やっぱり光石研

園子温の「ヒミズ」を見た。
染谷君も、二階堂ふみももちろん良かったし、渡辺哲も、でんでんもいいけれど、やっぱり光石研に痺れる。下り坂をトボトボと歩いてきて、染谷君に向かって最初に放つ「かあちゃんは?」の一言だけで、この父親のあらゆることが分かってしまうようだから、ほんとうに吃驚させられる。「ありがとう」と言いたい。
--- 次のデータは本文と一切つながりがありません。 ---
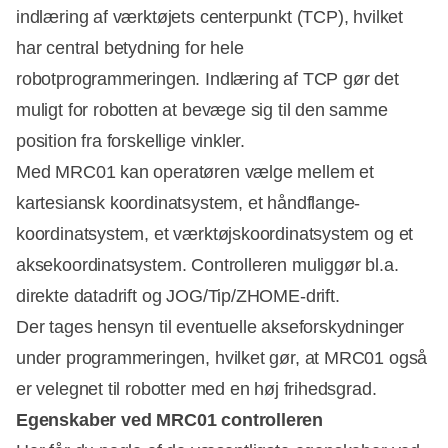
indlæring af værktøjets centerpunkt (TCP), hvilket
har central betydning for hele
robotprogrammeringen. Indlæring af TCP gør det
muligt for robotten at bevæge sig til den samme
position fra forskellige vinkler.
Med MRC01 kan operatøren vælge mellem et
kartesiansk koordinatsystem, et håndflange-
koordinatsystem, et værktøjskoordinatsystem og et
aksekoordinatsystem. Controlleren muliggør bl.a.
direkte datadrift og JOG/Tip/ZHOME-drift.
Der tages hensyn til eventuelle akseforskydninger
under programmeringen, hvilket gør, at MRC01 også
er velegnet til robotter med en høj frihedsgrad.
Egenskaber ved MRC01 controlleren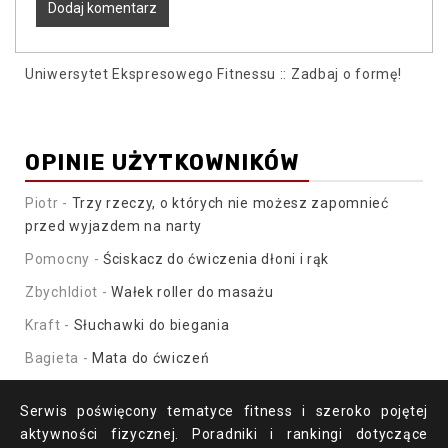
Uniwersytet Ekspresowego Fitnessu :: Zadbaj o formę!
OPINIE UŻYTKOWNIKÓW
Piotr
-
Trzy rzeczy, o których nie możesz zapomnieć
przed wyjazdem na narty
Pomocny
-
Ściskacz do ćwiczenia dłoni i rąk
ZbychIdiot
-
Wałek roller do masażu
Kraft
-
Słuchawki do biegania
Bagieta
-
Mata do ćwiczeń
Serwis poświęcony tematyce fitness i szeroko pojętej
aktywności fizycznej. Poradniki i rankingi dotyczące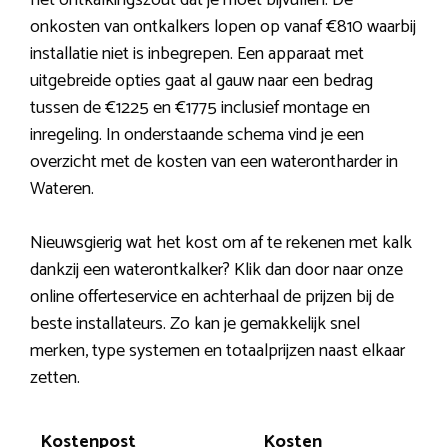
het ontkalkingszout dat je moet bijvullen. De
onkosten van ontkalkers lopen op vanaf €810 waarbij
installatie niet is inbegrepen. Een apparaat met
uitgebreide opties gaat al gauw naar een bedrag
tussen de €1225 en €1775 inclusief montage en
inregeling. In onderstaande schema vind je een
overzicht met de kosten van een waterontharder in
Wateren.
Nieuwsgierig wat het kost om af te rekenen met kalk
dankzij een waterontkalker? Klik dan door naar onze
online offerteservice en achterhaal de prijzen bij de
beste installateurs. Zo kan je gemakkelijk snel
merken, type systemen en totaalprijzen naast elkaar
zetten.
Kostenpost
Kosten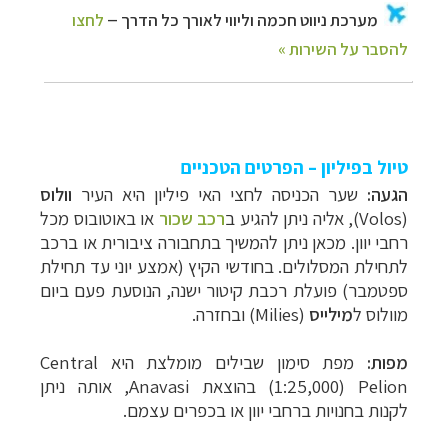
טיול בפיליון – הפרטים הטכניים
הגעה:
שער הכניסה לחצי האי פיליון היא העיר
וולוס
(
Volos
), אליה ניתן להגיע ב
רכב שכור
או באוטובוס מכל
רחבי יוון. מכאן ניתן להמשיך בתחבורה ציבורית או ברכב
לתחילת המסלולים. בחודשי הקיץ (אמצע יוני עד תחילת
ספטמבר) פועלת רכבת קיטור ישנה, הנוסעת פעם ביום
מוולוס ל
מילייס
(
Milies
) ובחזרה.
מפות:
מפת סימון שבילים מומלצת היא
Central
Pelion
(
1:25,000
) בהוצאת
Anavasi
, אותה ניתן
לקנות בחנויות ברחבי יוון או בכפרים עצמם.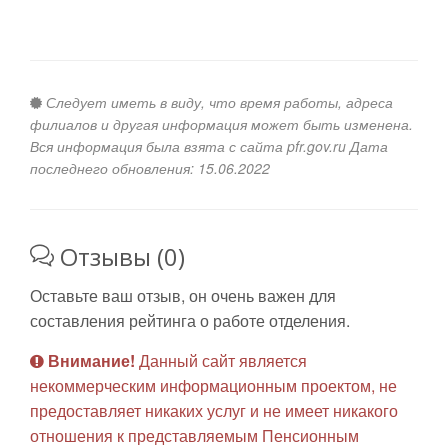
Следует иметь в виду, что время работы, адреса
филиалов и другая информация может быть изменена.
Вся информация была взята с сайта pfr.gov.ru Дата
последнего обновления: 15.06.2022
Отзывы (0)
Оставьте ваш отзыв, он очень важен для
составления рейтинга о работе отделения.
Внимание!
Данный сайт является
некоммерческим информационным проектом, не
предоставляет никаких услуг и не имеет никакого
отношения к представляемым Пенсионным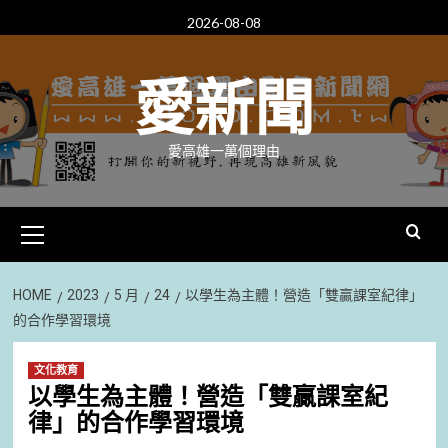
Skip
2026-08-08
to
content
愛新聞
愛高雄一萬個理由
Primary
Menu
HOME
2023
5 月
24
以學生為主體！營造「雙贏課室紀律」
的合作學習環境
文化教育
以學生為主體！營造「雙贏課室紀
律」的合作學習環境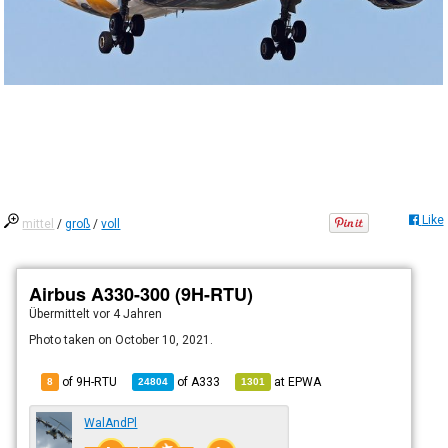
Like
mittel
/
groß
/
voll
Airbus A330-300 (9H-RTU)
Übermittelt
vor 4 Jahren
Photo taken on October 10, 2021.
of 9H-RTU
of
A333
at
EPWA
8
24804
1301
WalAndPl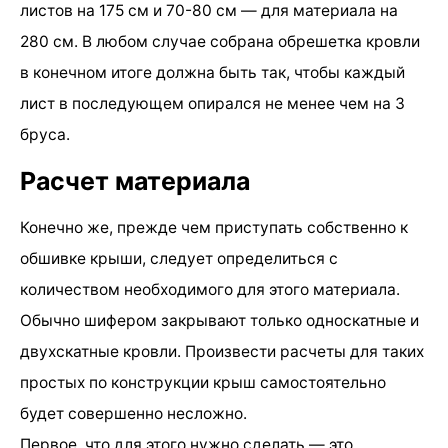
листов на 175 см и 70-80 см — для материала на
280 см. В любом случае собрана обрешетка кровли
в конечном итоге должна быть так, чтобы каждый
лист в последующем опирался не менее чем на 3
бруса.
Расчет материала
Конечно же, прежде чем приступать собственно к
обшивке крыши, следует определиться с
количеством необходимого для этого материала.
Обычно шифером закрывают только односкатные и
двухскатные кровли. Произвести расчеты для таких
простых по конструкции крыш самостоятельно
будет совершенно несложно.
Первое, что для этого нужно сделать — это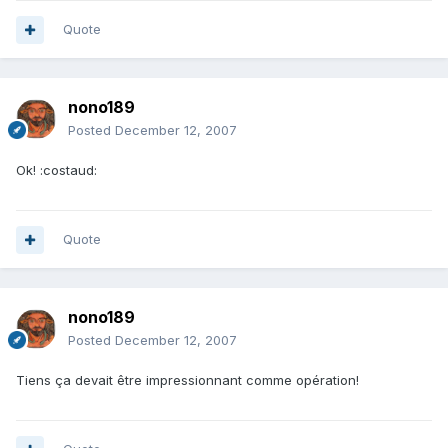
Quote
nono189
Posted
December 12, 2007
Ok! :costaud:
Quote
nono189
Posted
December 12, 2007
Tiens ça devait être impressionnant comme opération!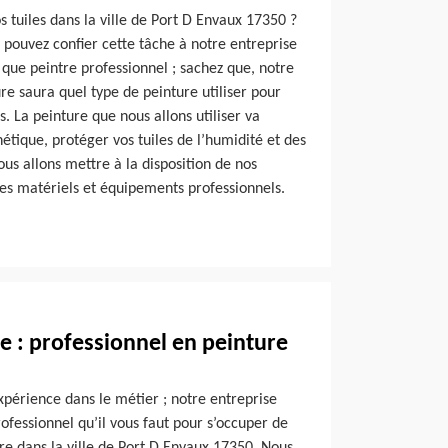
 tuiles dans la ville de Port D Envaux 17350 ?
s pouvez confier cette tâche à notre entreprise
que peintre professionnel ; sachez que, notre
e saura quel type de peinture utiliser pour
s. La peinture que nous allons utiliser va
hétique, protéger vos tuiles de l’humidité et des
nous allons mettre à la disposition de nos
es matériels et équipements professionnels.
e : professionnel en peinture
xpérience dans le métier ; notre entreprise
ofessionnel qu’il vous faut pour s’occuper de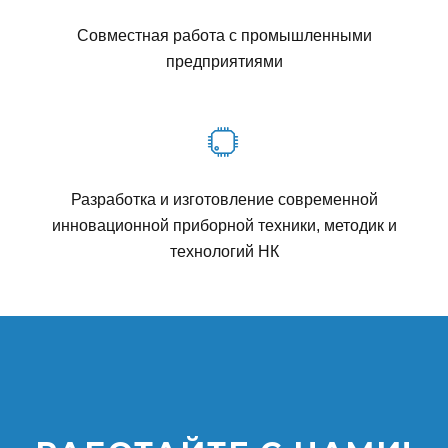
Совместная работа с промышленными
предприятиями
Разработка и изготовление современной
инновационной приборной техники, методик и
технологий НК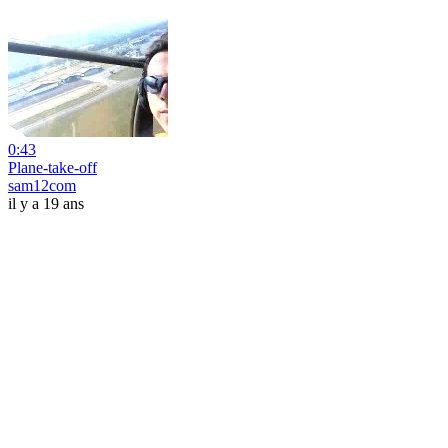
0:43
Plane-take-off
sam12com
il y a 19 ans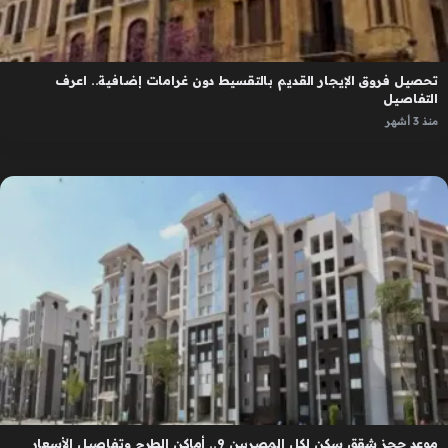
تحصيل فروق الإيجار القديم بالتقسيط دون غرامات إضافية.. اعرف
التفاصيل
منذ 3 أشهر
موعد حجز شقق سكن لكل المصريين 9.. أماكن الطرح وتفاصيل الأسعار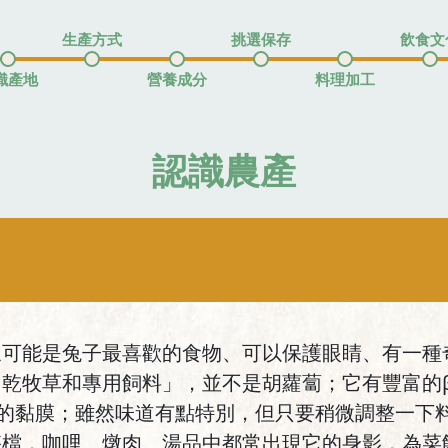
生產方式
挑選保存
飲食文
識產地
營養成分
料理加工
認識農產
象可能是兔子最喜歡的食物、可以保護眼睛、有一種
乾牧草和專用飼料」，並不是胡蘿蔔；它有豐富的β
睛的黏膜；雖然味道有點特別，但只要稍微調整一下
搭檔，咖哩、燉肉、湯品中都常出現它的身影，為菜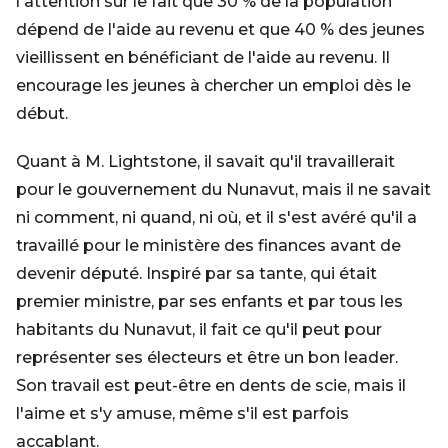
l'attention sur le fait que 30 % de la population
dépend de l'aide au revenu et que 40 % des jeunes
vieillissent en bénéficiant de l'aide au revenu. Il
encourage les jeunes à chercher un emploi dès le
début.
Quant à M. Lightstone, il savait qu'il travaillerait
pour le gouvernement du Nunavut, mais il ne savait
ni comment, ni quand, ni où, et il s'est avéré qu'il a
travaillé pour le ministère des finances avant de
devenir député. Inspiré par sa tante, qui était
premier ministre, par ses enfants et par tous les
habitants du Nunavut, il fait ce qu'il peut pour
représenter ses électeurs et être un bon leader.
Son travail est peut-être en dents de scie, mais il
l'aime et s'y amuse, même s'il est parfois
accablant.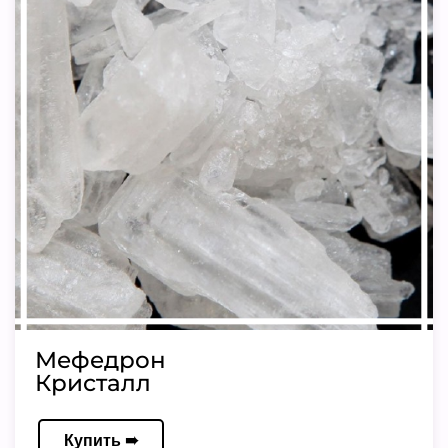
Мефедрон
Кристалл
Купить ➠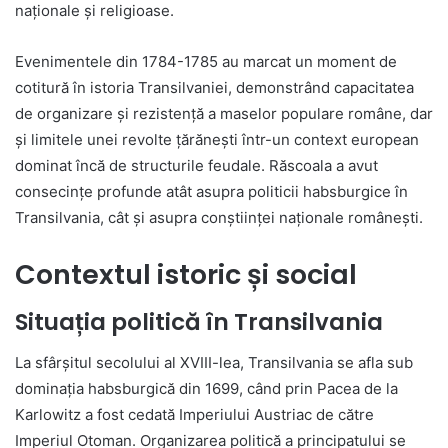
naționale și religioase.
Evenimentele din 1784-1785 au marcat un moment de
cotitură în istoria Transilvaniei, demonstrând capacitatea
de organizare și rezistență a maselor populare române, dar
și limitele unei revolte țărănești într-un context european
dominat încă de structurile feudale. Răscoala a avut
consecințe profunde atât asupra politicii habsburgice în
Transilvania, cât și asupra conștiinței naționale românești.
Contextul istoric și social
Situația politică în Transilvania
La sfârșitul secolului al XVIII-lea, Transilvania se afla sub
dominația habsburgică din 1699, când prin Pacea de la
Karlowitz a fost cedată Imperiului Austriac de către
Imperiul Otoman. Organizarea politică a principatului se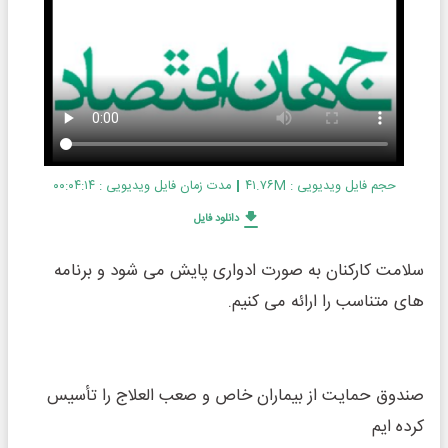
حجم فایل ویدیویی : ۴۱.۷۶M
مدت زمان فایل ویدیویی : ۰۰:۰۴:۱۴
دانلود فایل
سلامت کارکنان به صورت ادواری پایش می شود و برنامه
های متناسب را ارائه می کنیم.
صندوق حمایت از بیماران خاص و صعب العلاج را تأسیس
کرده ایم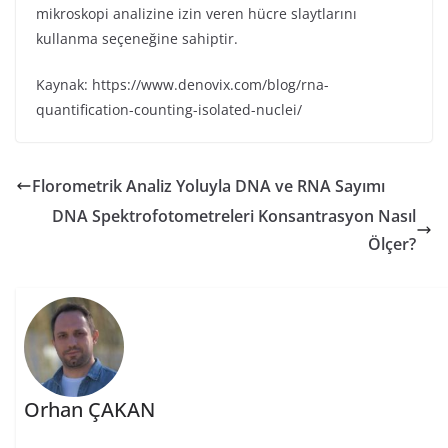
mikroskopi analizine izin veren hücre slaytlarını
kullanma seçeneğine sahiptir.
Kaynak: https://www.denovix.com/blog/rna-
quantification-counting-isolated-nuclei/
Florometrik Analiz Yoluyla DNA ve RNA Sayımı
DNA Spektrofotometreleri Konsantrasyon Nasıl
Ölçer?
Orhan ÇAKAN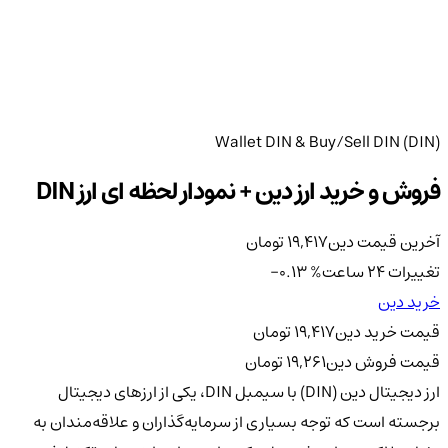
Wallet DIN & Buy/Sell DIN (DIN)
فروش و خرید ارز دین + نمودار لحظه ای ارز DIN
آخرین قیمت دین
19,417
تومان
تغییرات 24 ساعت
%
-0.13
خرید دین
قیمت خرید دین
19,417
تومان
قیمت فروش دین
19,261
تومان
ارز دیجیتال دین (DIN) با سیمبل DIN، یکی از ارزهای دیجیتال
برجسته است که توجه بسیاری از سرمایه‌گذاران و علاقه‌مندان به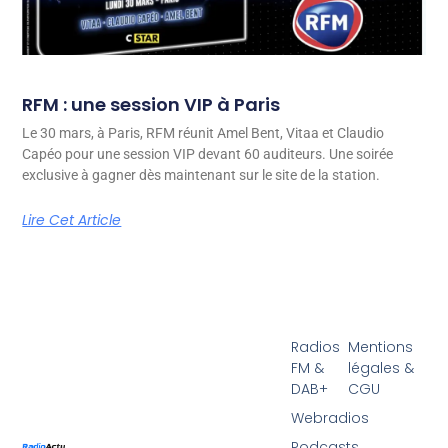
RFM : une session VIP à Paris
Le 30 mars, à Paris, RFM réunit Amel Bent, Vitaa et Claudio
Capéo pour une session VIP devant 60 auditeurs. Une soirée
exclusive à gagner dès maintenant sur le site de la station.
Lire Cet Article
Radios
Mentions
FM &
légales &
DAB+
CGU
Webradios
Podcasts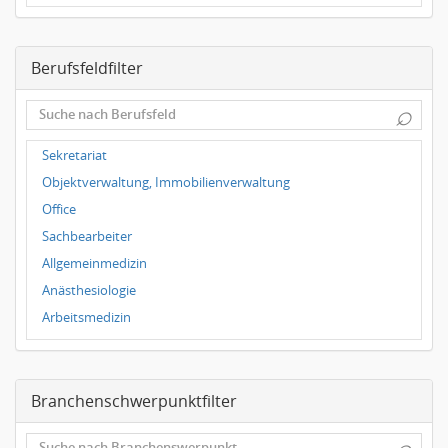
Dresden
Magdeburg
Berufsfeldfilter
Leipzig
Dortmund
⌕
Wuppertal
Hallbergmoos
Sekretariat
Würzburg
Objektverwaltung, Immobilienverwaltung
Grünwald
Office
Ulm
Sachbearbeiter
Bielefeld
Allgemeinmedizin
Hannover
Anästhesiologie
Duisburg
Arbeitsmedizin
Augenheilkunde
Chirurgie
Branchenschwerpunktfilter
Frauenheilkunde, Geburtshilfe
Hals-Nasen-Ohrenheilkunde
⌕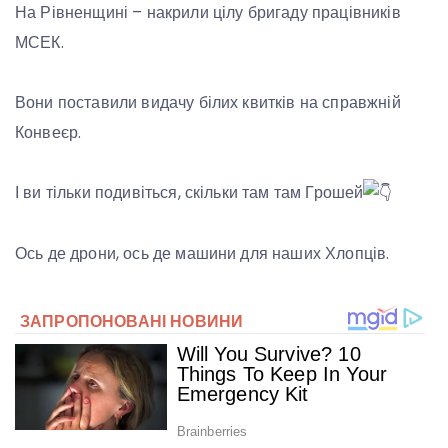
На Рівненщині – накрили цілу бригаду працівників
МСЕК.
Вони поставили видачу білих квитків на справжній
Конвеєр.
І ви тільки подивіться, скільки там там Грошей
Ось де дрони, ось де машини для наших Хлопців.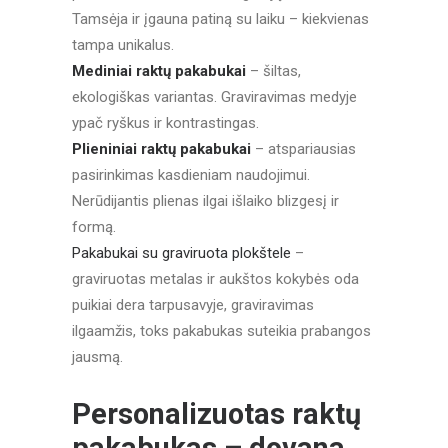
Tamsėja ir įgauna patiną su laiku – kiekvienas
tampa unikalus.
Mediniai raktų pakabukai
– šiltas,
ekologiškas variantas. Graviravimas medyje
ypač ryškus ir kontrastingas.
Plieniniai raktų pakabukai
– atspariausias
pasirinkimas kasdieniam naudojimui.
Nerūdijantis plienas ilgai išlaiko blizgesį ir
formą.
Pakabukai su graviruota plokštele
–
graviruotas metalas ir aukštos kokybės oda
puikiai dera tarpusavyje, graviravimas
ilgaamžis, toks pakabukas suteikia prabangos
jausmą.
Personalizuotas raktų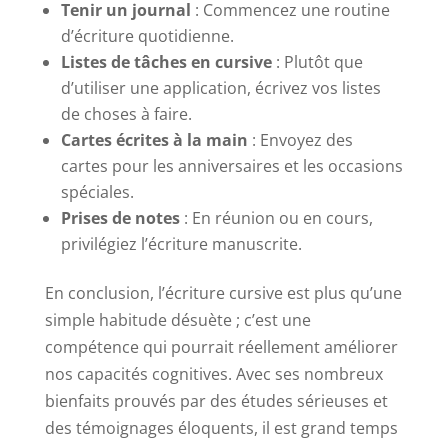
Tenir un journal
: Commencez une routine
d’écriture quotidienne.
Listes de tâches en cursive
: Plutôt que
d’utiliser une application, écrivez vos listes
de choses à faire.
Cartes écrites à la main
: Envoyez des
cartes pour les anniversaires et les occasions
spéciales.
Prises de notes
: En réunion ou en cours,
privilégiez l’écriture manuscrite.
En conclusion, l’écriture cursive est plus qu’une
simple habitude désuète ; c’est une
compétence qui pourrait réellement améliorer
nos capacités cognitives. Avec ses nombreux
bienfaits prouvés par des études sérieuses et
des témoignages éloquents, il est grand temps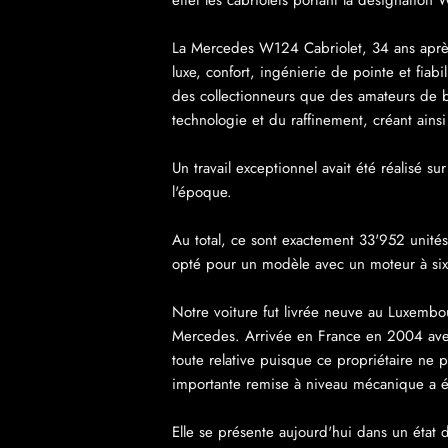
effet les cabriolets portant la désignatio
La Mercedes W124 Cabriolet, 34 ans après
luxe, confort, ingénierie de pointe et fia
des collectionneurs que des amateurs de b
technologie
et du raffinement, créant ains
Un travail exceptionnel avait été réalisé s
l'époque.
Au total, ce sont exactement 33'952 unités 
opté pour un modèle avec un moteur à six 
Notre voiture fut livrée neuve au Luxembou
Mercedes. Arrivée en France en 2004 avec
toute relative puisque ce propriétaire n
importante remise à niveau mécanique a é
Elle se présente aujourd'hui dans un état 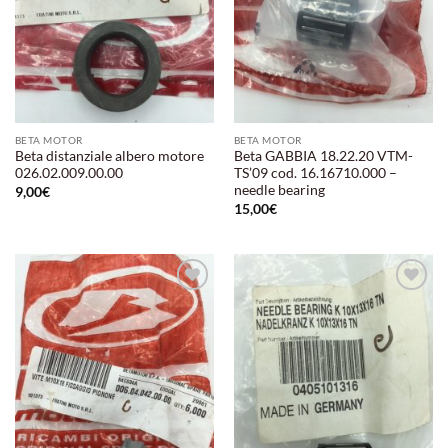
BETA MOTOR
BETA MOTOR
Beta distanziale albero motore
Beta GABBIA 18.22.20 VTM-
026.02.009.00.00
TS’09 cod. 16.16710.000 –
needle bearing
9,00
€
15,00
€
Aggiungi
Aggiungi
alla lista
alla lista
dei
dei
desideri
desideri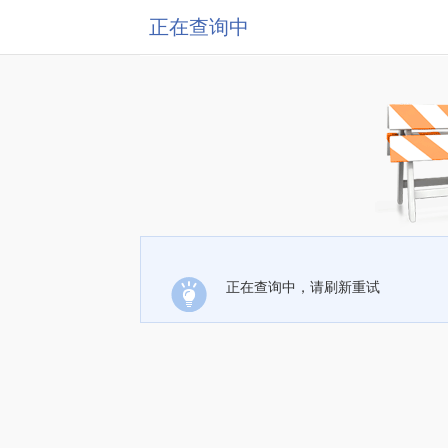
正在查询中
正在查询中，请刷新重试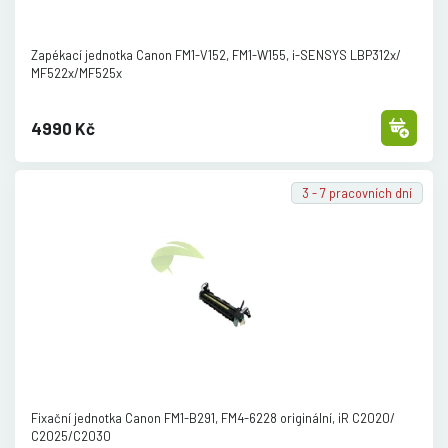
Zapékací jednotka Canon FM1-V152, FM1-W155, i-SENSYS LBP312x/
MF522x/
MF525x
4990 Kč
3 - 7 pracovních dní
Fixační jednotka Canon FM1-B291, FM4-6228 originální, iR C2020/
C2025/
C2030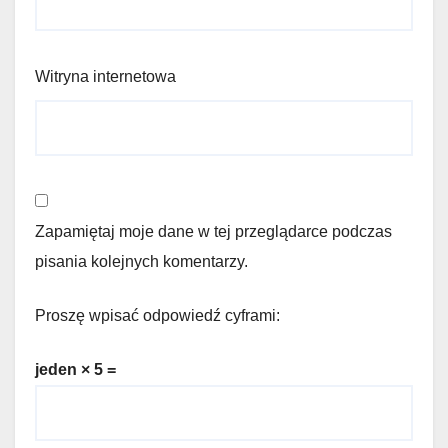
Witryna internetowa
Zapamiętaj moje dane w tej przeglądarce podczas
pisania kolejnych komentarzy.
Proszę wpisać odpowiedź cyframi:
jeden × 5 =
二階堂ふみの着替えのシーンがカットされて、キャミソールどまりなのはいかがなものかと、相米慎二の「台風クラブ」が何度も頭をよぎって、思う。それと同じように、光石研が下り坂をトボトボと歩いてくるショットを、ロングショットでもう少しゆっくりと見ていたいと思ったりするのだが、「ヒミズ」は、そして園子温の映画は、第一に、園子温自身の心象(脳内)風景であり、リズムなのだろうから、それを言っても恐らく始まらない。

ヒミズ「決まってるんだ」 住田「そうか・・・決まってるのか」 と言って、住田が自殺して、原作(漫画)は終わる。
どうしようもない現実が、「決まっている」ときにどうするかという問題。佐々木敦の「未知との遭遇」にそれに対するある種の答えが提示されているのだが(漫画「ヒミズ」も引用されている)、面白いことに、映画「ヒミズ」のラストが、その答えに近いものに(漫画と)大きく変えられている(詳しくは「未知との遭遇」を読んでいただきたい)。
・・・・だから、住田(染谷君)が「住田!!がんばれ!!」ともうひとりの自分に向って叫びながら、土手をゆっくりと走り出すラストは、すごくうれしい。